To Marry or Not to Marry? – That is the Question – 1 Corinthians 7:25-40

But I want you to be without care. He who is unmarried cares for the things of the Lord — how he may please the Lord. But he who is married cares about the things of the world — how he may please his wife. 1 Cor 7:32-33

Earlier in the chapter (vv. 8, 9) Paul gave brief advice to the unmarried, which here now, in this text he expands upon. While the meaning, overall teaching, and emphasis of the passage is very clear, there are several exegetical difficulties which become obvious by the way that various Bible versions translate the details of the text.

The difficulties include:

1) Who are the ‘virgins’ (parthenoi) that the text (vss. 25, 28, 34, 36, 37) refers to? Are these generally women who have never been married, or does this refer to some who are betrothed and now questioning whether they should marry? If it is the latter, then what does verse 26 mean when it says, “it is good for a man to remain as he is?” Are we to think that Paul’s advice is that a betrothed couple should remain betrothed indefinitely?

2) Who are the male counterparts of these virgins (vss. 36-38)? Is this a reference to the young ladies’ fathers or to their espoused partner – and husband-to-be? If it’s the father, then why does it say in verse 36, “let them marry?” And if this refers to fathers, what does verse 37 mean when it speaks of their being, “steadfast in his heart, having no necessity, but has power over his own will?

3) Then there is the question of whether this is a ‘special case?’ Being that this is the only place in Scripture that advocates singleness over marriage, one may wonder how this text may be rightly applied beyond the culture of First Century Corinth. What exactly is the “present distress” of verse 26, which seems to set the context of this advice? Does this refer generally to this Gospel-age between Christ’s ascension and second coming?

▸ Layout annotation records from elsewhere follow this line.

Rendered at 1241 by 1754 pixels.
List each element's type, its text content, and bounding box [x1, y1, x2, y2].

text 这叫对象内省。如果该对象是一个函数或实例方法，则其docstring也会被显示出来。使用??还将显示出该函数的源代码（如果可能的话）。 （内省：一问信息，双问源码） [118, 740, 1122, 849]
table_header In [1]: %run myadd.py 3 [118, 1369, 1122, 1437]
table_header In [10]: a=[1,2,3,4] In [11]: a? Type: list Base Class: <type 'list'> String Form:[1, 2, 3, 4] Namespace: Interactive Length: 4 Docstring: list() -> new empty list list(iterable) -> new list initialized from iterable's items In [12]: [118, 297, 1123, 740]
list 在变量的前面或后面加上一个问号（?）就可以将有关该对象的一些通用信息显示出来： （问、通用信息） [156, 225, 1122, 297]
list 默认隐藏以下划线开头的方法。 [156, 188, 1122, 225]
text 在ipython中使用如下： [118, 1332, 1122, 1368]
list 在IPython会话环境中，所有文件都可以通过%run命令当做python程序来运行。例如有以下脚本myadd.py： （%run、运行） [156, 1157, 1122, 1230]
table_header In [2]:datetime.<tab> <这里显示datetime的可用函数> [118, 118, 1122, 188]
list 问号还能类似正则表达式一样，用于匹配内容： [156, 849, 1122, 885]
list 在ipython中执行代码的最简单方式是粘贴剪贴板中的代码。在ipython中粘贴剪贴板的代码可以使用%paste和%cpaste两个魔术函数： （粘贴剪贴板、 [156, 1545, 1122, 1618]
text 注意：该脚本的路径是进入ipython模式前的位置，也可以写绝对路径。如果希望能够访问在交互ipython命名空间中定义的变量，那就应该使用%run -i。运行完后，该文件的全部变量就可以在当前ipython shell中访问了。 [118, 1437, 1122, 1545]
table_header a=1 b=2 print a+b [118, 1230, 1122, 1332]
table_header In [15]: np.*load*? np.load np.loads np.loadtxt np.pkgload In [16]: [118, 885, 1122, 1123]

Or is this a reference to a particular crisis that was going on in Corinth at the time?

Of course our interpretive challenge is once again understood as we realize that we are “reading someone else’s mail,” as it were; and we are not made fully aware of the problems at Corinth as to what was going on, and what were the questions they asked in their letter to Paul. Despite these difficulties, the text drives home some very important points about single and married life and living under the New Covenant. It helps us establish Biblical priorities when it comes to issues of marriage and family. So while the details of the text might indeed be culturally specific, the broad lessons from the text are far reaching and clearly applicable to how we live our lives today.